The TABLE_VERIFICATION option is used to trigger a few sanity checks on the data within the flamelet table to ensure that the data is consistent and that the table is usable. This option is useful for debugging purposes. It’s value can be TRUE or FALSE.
The GENERATE_DIAGNOSTICS option can be used to generate additional diagnostic information about the flamelet table generation process. This option can generate a lot of output, so it is recommended to use this option only when debugging the flamelet table generation process. The outputs that are generated however are very useful in visualizing the set of flamelets that have been provided to the flamelet table tool and seeing how well the table approximates the data from the flamelets.
There are some cases where the GENERATE_DIAGNOSTICS option generates a great deal of data and slows down the table generation process. If a user still wants to get a subset of the diagnostic information, they can use the DIAGNOSTIC_OUTPUTS option to specify the type of diagnostic information that they want to generate. Valid values for this variable are special and variables. The special option generates various plots that give a user an idea of the state of the flamelet table. The variables option generates plots of the flamelet data that is used to generate the table, and is useful for getting a feel for what data is being provided to the flamelet table tool.
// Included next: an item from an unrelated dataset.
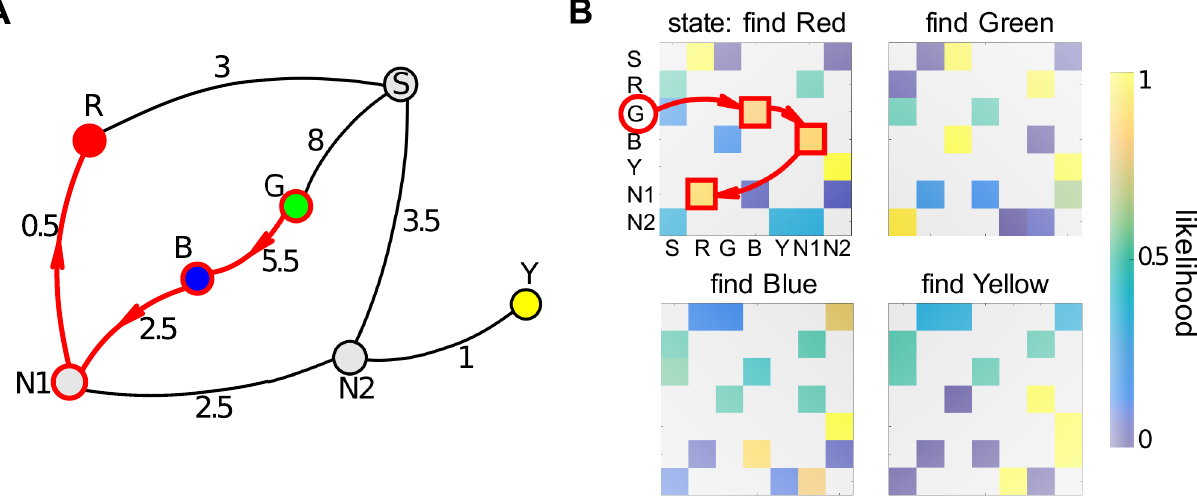
Fig 9. Constructing a learning matrix. A) A topological graph for Layout 1 including, along each edge, the distance (in metres) between nodes. Red arrows show an example of the participant’s task during the test phase: ‘go from Green to Red’. B) Likelihood matrices per target for one participant after they had completed the learning phase. These matrices show the likelihoods according to the rewarded-route model as described in the text. The highlighted elements of the matrix show the likelihoods of the steps shown in A.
Inert Flamelet Type (Synthetic Boundary Mixing)

The FLAMELETTYPE inert option constructs a synthetic non-reacting diffusion flamelet directly from user-specified boundary states at Z=0 and Z=1. This workflow does not read flamelet files from disk, so PREFIX and FLAMELETPATHS are not required.

This workflow is provided as a reproducible example in this repository at tests/integration_tests/inert_fpvc_pure_mixing_table.

Use the following options to generate an inert FPVC pure-mixing table:

Example control file (inert_fpvc_table_input.dat) for an inert FPVC pure-mixing table.

AUTHOR Wanda Daradar
TABLETYPE FPVC_PURE_MIXING
CLOSURETYPE ThickenedFlame
MECHANISM he_n2.yaml
EOS ideal
FLAMELETTYPE inert

# Required by current C_st lookup path
ZST 0.5
FUEL N2

# Boundary states used to synthesize the inert flamelet
BOUNDARY_MIXING_P 6.0e6
BOUNDARY_MIXING_Z0_T 900.0
BOUNDARY_MIXING_Z1_T 363.0
BOUNDARY_MIXING_Z0_Y HE:1.0
BOUNDARY_MIXING_Z1_Y N2:1.0
BOUNDARY_MIXING_NPOINTS 101

NZMEAN 101
NCMEAN 101
DEFINEPROGVAR Y_N2
OUTPUTNAME he_n2_inert_fpvc_pure_mixing
OUTPUTTYPE hdf5 vtk
TABLE_VERIFICATION TRUE
GENERATE_DIAGNOSTICS TRUE
LOGGING_LEVEL INFO

Run the case with:

cd tests/integration_tests/inert_fpvc_pure_mixing_table
flamelet_table_tool inert_fpvc_table_input.dat

Notes:

Z=0 is treated as the oxidizer-side boundary and Z=1 as the fuel-side boundary in the generated flamelet metadata.
The synthetic inert flamelet has no chemistry; species production rates and heat release are set to zero.
For a 3-D inert table with dimensions (Z, C, Y_inert), use TABLETYPE FPVC_INERT with inert-level flamelet groups (see the inert section in the FlameMaster guide).